KEPEMIMPINAN PEREMPUAN DALAM ISLAM PERSPEKTIF HAK ASASI MANUSIA DAN MAQASHID SYARIAH
Abstract
This article is a conceptual study aimed at discussing and analyzing women's leadership from the perspective of Human Rights (HAM) and Maqashid Syariah, namely trying to find laws on women's leadership using a human rights approach and mashlahah theory by referring to texts and contexts. The first is referring to texts. The Qur'an and Hadith, while the second refers to the social reality that occurs in society with all the underlying rules. The text path is taken to bring out laws through what is written in the texts of the Qur'an and Hadith.
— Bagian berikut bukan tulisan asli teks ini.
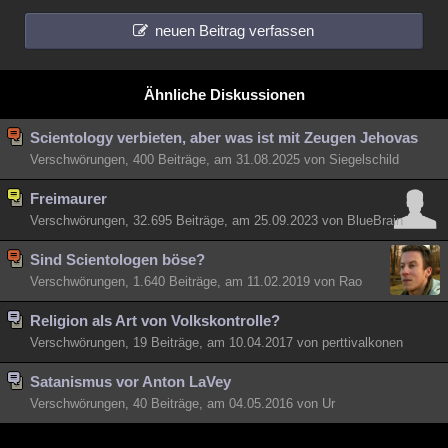
neuen Beitrag verfassen
Ähnliche Diskussionen
Scientology verbieten, aber was ist mit Zeugen Jehovas
Verschwörungen, 400 Beiträge, am 31.08.2025 von Siegelschild
Freimaurer
Verschwörungen, 32.695 Beiträge, am 25.09.2023 von BlueBrain
Sind Scientologen böse?
Verschwörungen, 1.640 Beiträge, am 11.02.2019 von Rao
Religion als Art von Volkskontrolle?
Verschwörungen, 19 Beiträge, am 10.04.2017 von perttivalkonen
Satanismus vor Anton LaVey
Verschwörungen, 40 Beiträge, am 04.05.2016 von Ur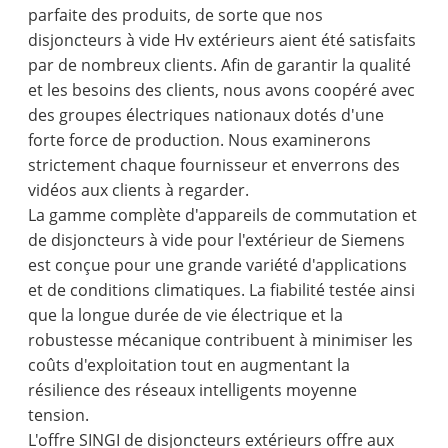
parfaite des produits, de sorte que nos
disjoncteurs à vide Hv extérieurs aient été satisfaits
par de nombreux clients. Afin de garantir la qualité
et les besoins des clients, nous avons coopéré avec
des groupes électriques nationaux dotés d'une
forte force de production. Nous examinerons
strictement chaque fournisseur et enverrons des
vidéos aux clients à regarder.
La gamme complète d'appareils de commutation et
de disjoncteurs à vide pour l'extérieur de Siemens
est conçue pour une grande variété d'applications
et de conditions climatiques. La fiabilité testée ainsi
que la longue durée de vie électrique et la
robustesse mécanique contribuent à minimiser les
coûts d'exploitation tout en augmentant la
résilience des réseaux intelligents moyenne
tension.
L'offre SINGI de disjoncteurs extérieurs offre aux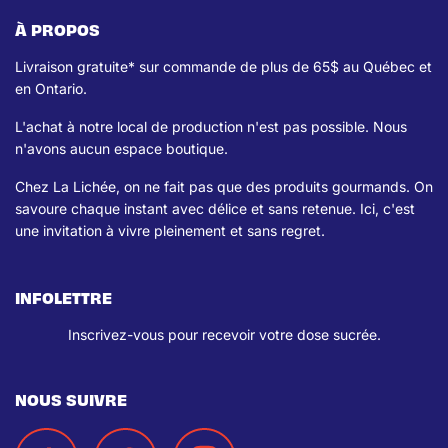
À PROPOS
Livraison gratuite* sur commande de plus de 65$ au Québec et
en Ontario.
L'achat à notre local de production n'est pas possible. Nous
n'avons aucun espace boutique.
Chez La Lichée, on ne fait pas que des produits gourmands. On
savoure chaque instant avec délice et sans retenue. Ici, c'est
une invitation à vivre pleinement et sans regret.
INFOLETTRE
Inscrivez-vous pour recevoir votre dose sucrée.
NOUS SUIVRE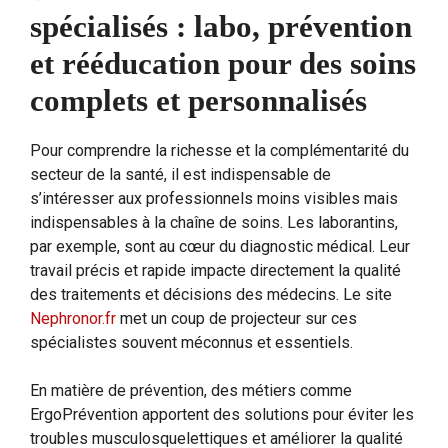
spécialisés : labo, prévention
et rééducation pour des soins
complets et personnalisés
Pour comprendre la richesse et la complémentarité du
secteur de la santé, il est indispensable de
s’intéresser aux professionnels moins visibles mais
indispensables à la chaîne de soins. Les laborantins,
par exemple, sont au cœur du diagnostic médical. Leur
travail précis et rapide impacte directement la qualité
des traitements et décisions des médecins. Le site
Nephronor.fr
met un coup de projecteur sur ces
spécialistes souvent méconnus et essentiels.
En matière de prévention, des métiers comme
ErgoPrévention apportent des solutions pour éviter les
troubles musculosquelettiques et améliorer la qualité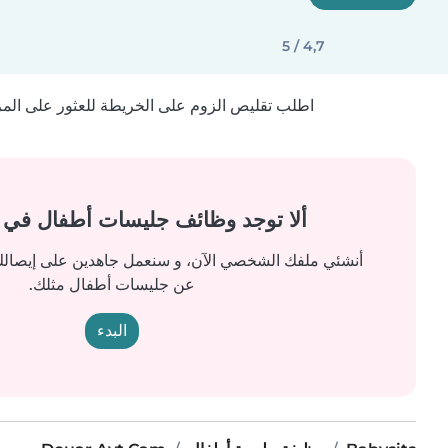
4,7 / 5
اطلب تقليص الزوم على الخريطة للعثور على المزيد
ألا توجد وظائف جليسات أطفال في
أنشئي ملفك الشخصي الآن، و سنعمل جاهدين على إيصالك 
عن جليسات أطفال مثلك.
البدء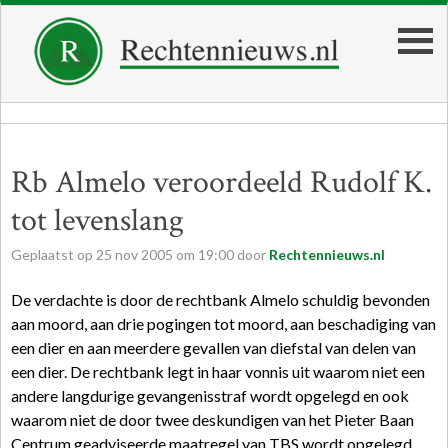
Rb Almelo veroordeeld Rudolf K.
tot levenslang
Geplaatst op
25
nov
2005
om
19:00
door
Rechtennieuws.nl
De verdachte is door de rechtbank Almelo schuldig bevonden
aan moord, aan drie pogingen tot moord, aan beschadiging van
een dier en aan meerdere gevallen van diefstal van delen van
een dier. De rechtbank legt in haar vonnis uit waarom niet een
andere langdurige gevangenisstraf wordt opgelegd en ook
waarom niet de door twee deskundigen van het Pieter Baan
Centrum geadviseerde maatregel van TBS wordt opgelegd.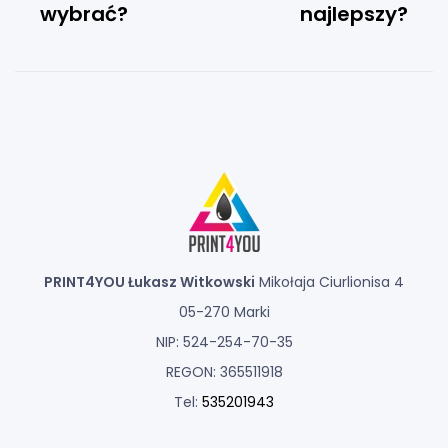
wybrać?
najlepszy?
PRINT4YOU Łukasz Witkowski
Mikołaja Ciurlionisa 4
05-270 Marki
NIP: 524-254-70-35
REGON: 365511918
Tel:
535201943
Meanwhile, what is ghoiru nash is achieved by understanding what is not written in the text by looking at social reality or the democratic political tradition that developed in Indonesia, whose validity is tested by human rights law and mashlahah theory based on the objectives of Islamic law (protection of religion, soul, reason, heredity, and property) and the rules of fiqhiyah, which are based on the political culture of society. This study uses a literature review method, namely searching for valid data sources from library texts that are relevant to the problem topic being researched. The results of this study show that classical commentators tend to place leadership rights on the male side for two reasons: first, because men are considered to have absolute advantages over women, such as physical strength and intellectual intelligence. Second, because men (husbands) bear the economic burden or livelihood of their family members. Women's leadership in the public sphere is a matter that is changeable. Apart from the fact that there are no strong arguments indicating that it is prohibited for women to become leaders, there is also support from the political culture of society, especially in the political context in Indonesia, which adheres to a democratic political system that provides equal political rights between men and women. Men and women both have the right to vote and the right to be elected as political leaders, which is based on statutory regulations, both human rights law and election law.
Abstrak
Artikel ini merupakan kajian konseptual yang ditujukan untuk membahas dan menganalisis kepempinan perempuan dengan perpektif Hak Asasi Manusia (HAM) dan Maqashid Syariah, yakni berupaya menemukan hukum kepemimpinan perempuan dengan menggunakan pendekatan HAM dan teori mashlahah dengan mengacu pada teks dan konteks yang pertama mengacu teks atau nash Al-Qur’an dan Hadis, sedang yang kedua mengacu pada realitas sosial yang terjadi di masyarakat dengan segala aturan yang mendasarinya. Jalan nash ditempuh untuk memunculkan hukum-hukum melalui apa yang tertulis dalam teks Al-Qur’an dan Hadis. Sedangkan yang ghoiru nash ditempuh dengan cara memahami dari apa yang tidak tertulis dalam nash dengan memandang realitas sosial atau tradisi politik demokrasi yang berkembang di Indonesia yang diuji kesahihannya dengan undang-undang HAM dan teori mashlahah dengan berdasar pada tujuan hukum Islam (perlindungan agama, jiwa, akal, keturunan, dan harta benda) dan kaidah-kaidah fiqhiyah yang bertumpu pada budaya politik masyarakat. Kajian ini menggunakan metode kajian kepustakaan, yakni melakukan penelusuran sumber data yang valid dari teks-teks kepustakaan yang relevan dengan topik permasalahan yang sedang diteliti. Hasil kajian ini menunjukan bahwa para mufasir klasik cenderung meletakan hak kepemimpinan dari sisi jenis kelamin laki-laki karena dua hal: pertama, karena laki-laki dianggap memiliki kelebihan atas perempuan yang bersifat mutlak, seperti kekuatan fisik dan kecerdasan akal. Kedua, karena Laki-laki (suami) menanggung beban ekonomi atau nafkah atas anggota keluarganya. Kepemimpinan perempuan dalam ruang publik adalah perkara yang sifatnya mubah, selain karena tidak ada dalil kuat yang mengindikasikan larangan perempuan menjadi pemimpin, juga adanya dukungan budaya politik masyarakat khususnya dalam konteks politik di Indonesia yang menganut sistem politik demokrasi yang memberikan hak politik yang setara antara laki-laki dan perempuan baik hak untuk memilih maupun hak untuk dipilih sebagai pemimpin politik yang dididasarkan pada peraturan perundangan baik undang-undang HAM maupun undang-undang Pemilu.